Your situation sounds a lot like the situation with my daughter. When symptoms come out of nowhere it is called an acute onset. Acute onset is actually a predictor of a better long term-outcome (although everyone is different). My daughter’s onset was acute-literally it seem like one week she was totally fine and the next thing we knew she was psychotic. It started with some isolation, irritability, major problems with memory (this was the first indicator that something was really not right because other things we could calk up to normal teenage behaviors). Even her paranoia and delusions were close enough to reality that we didn’t recognize them as such at first. For example, that her friends were talking about her or were mad at her and wouldn’t say why when she confronted them.

To be perfectly frank, it’s possible your daughter had voices for years already, and it’s also possible she really hasn’t.

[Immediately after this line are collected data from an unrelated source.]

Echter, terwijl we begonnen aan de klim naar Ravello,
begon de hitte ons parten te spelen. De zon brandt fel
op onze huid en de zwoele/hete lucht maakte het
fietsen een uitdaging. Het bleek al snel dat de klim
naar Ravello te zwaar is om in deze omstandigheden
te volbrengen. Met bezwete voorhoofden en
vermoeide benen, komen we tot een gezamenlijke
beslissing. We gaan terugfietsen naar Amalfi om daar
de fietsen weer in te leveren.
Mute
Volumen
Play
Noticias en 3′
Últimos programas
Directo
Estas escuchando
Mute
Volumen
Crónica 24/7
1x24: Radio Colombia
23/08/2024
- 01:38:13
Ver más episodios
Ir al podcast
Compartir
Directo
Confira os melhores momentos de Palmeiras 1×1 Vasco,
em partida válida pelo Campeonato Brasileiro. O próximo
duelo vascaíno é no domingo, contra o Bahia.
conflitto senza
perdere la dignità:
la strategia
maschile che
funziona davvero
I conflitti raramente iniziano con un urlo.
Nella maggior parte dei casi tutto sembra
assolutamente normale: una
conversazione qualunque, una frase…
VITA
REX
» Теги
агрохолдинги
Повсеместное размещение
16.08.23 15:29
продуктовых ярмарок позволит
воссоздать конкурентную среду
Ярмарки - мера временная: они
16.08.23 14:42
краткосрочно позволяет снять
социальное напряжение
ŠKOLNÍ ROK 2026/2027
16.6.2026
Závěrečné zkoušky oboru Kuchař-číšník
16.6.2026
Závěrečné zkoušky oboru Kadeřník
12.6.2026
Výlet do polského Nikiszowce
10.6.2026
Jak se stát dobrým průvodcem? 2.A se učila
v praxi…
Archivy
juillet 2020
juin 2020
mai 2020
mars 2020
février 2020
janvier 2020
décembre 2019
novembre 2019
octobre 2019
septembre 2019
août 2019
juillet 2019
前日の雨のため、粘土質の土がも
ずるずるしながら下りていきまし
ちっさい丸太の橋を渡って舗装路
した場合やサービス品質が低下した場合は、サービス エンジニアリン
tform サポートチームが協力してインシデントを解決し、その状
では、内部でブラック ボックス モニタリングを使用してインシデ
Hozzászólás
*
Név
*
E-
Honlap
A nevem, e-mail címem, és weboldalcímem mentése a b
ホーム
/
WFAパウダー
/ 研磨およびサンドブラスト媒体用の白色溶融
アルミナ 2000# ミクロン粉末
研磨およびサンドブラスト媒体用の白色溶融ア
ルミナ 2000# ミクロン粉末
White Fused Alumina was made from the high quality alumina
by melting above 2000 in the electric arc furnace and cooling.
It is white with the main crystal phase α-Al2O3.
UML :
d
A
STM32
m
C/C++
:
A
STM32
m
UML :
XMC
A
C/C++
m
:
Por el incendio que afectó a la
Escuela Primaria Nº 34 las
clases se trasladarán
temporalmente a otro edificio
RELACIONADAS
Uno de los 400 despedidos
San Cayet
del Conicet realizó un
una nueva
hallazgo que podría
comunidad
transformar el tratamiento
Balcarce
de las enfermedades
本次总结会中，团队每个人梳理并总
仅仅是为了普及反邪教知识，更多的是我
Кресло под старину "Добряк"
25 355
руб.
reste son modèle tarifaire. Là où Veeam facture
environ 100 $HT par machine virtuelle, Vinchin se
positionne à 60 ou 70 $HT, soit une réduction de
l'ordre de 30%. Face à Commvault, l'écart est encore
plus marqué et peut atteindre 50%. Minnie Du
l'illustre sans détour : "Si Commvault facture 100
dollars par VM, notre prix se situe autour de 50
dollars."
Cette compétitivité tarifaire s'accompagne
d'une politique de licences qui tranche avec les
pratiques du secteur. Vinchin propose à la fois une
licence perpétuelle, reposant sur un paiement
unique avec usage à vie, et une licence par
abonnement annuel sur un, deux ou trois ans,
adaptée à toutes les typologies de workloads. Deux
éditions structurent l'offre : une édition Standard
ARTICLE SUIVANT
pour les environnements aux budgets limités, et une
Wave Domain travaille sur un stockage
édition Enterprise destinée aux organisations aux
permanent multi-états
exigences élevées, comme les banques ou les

When someone is paranoid and delusional it’s really hard to know what is real and what is not real. Many with sz are extremely suggestible, and if she is asked certain questions during psych evals, she may answer questions the way she thinks she is supposed to, and then immediately comes to believe it. I saw my daughter do this all the time-it’s kind of like the sz brain says “If they are asking me this it must be true.”

My daughter is also highly intelligent and was an honor roll student on the fast track for college. She is now working on her GED. Things that used to be very easy for her are now very hard. Again everyone is different, but please be aware of the fact that healing is a process that might take a great deal of time before she is at the same place (or close to it) as when she got sick. It can’t be rushed. She may very possibly never be the same again. Only time will tell, and the only way to see what her limitation are going to be are to push her past what they are now, and make failures as safe as possible. With healing you may take two steps forward and one step back-but this is not a failure-it is a success, and it’s how this works.

You will have to learn her symptoms, because she WILL hide them, you may get hypervigilant, but trust your gut-it’s all you can do, and try to be neutral as possible about her symptoms so she will feel more comfortable sharing.

Many things about this do get easier with the proper treatment-they really do. My daughter is in a completely different place than she was a year ago-in a GOOD way. When I compare then and now-and thing about if she continues to progress at this rate with more treatment and life experience where she will be in a couple more years I’m very hopeful for her future.

My only other advise (because you’ve gotten fabulous advise)is directed at you-please practice self care!!! What you are doing to support your daughter is extremely difficult and stressful, to take the best care of her means you need to take care of yourself too.

I am so sorry you both are going through this! Please let me know if there is anything I can do to help.


#20

the way i tried to deal with it at first was to pretend like nothing was happening but that didn’t go well as i kept it to myself and it just got worse, maybe if i had someone to talk to in the early stages it would not have been as bad but i ended up i couldn’t take any more and had a breakdown.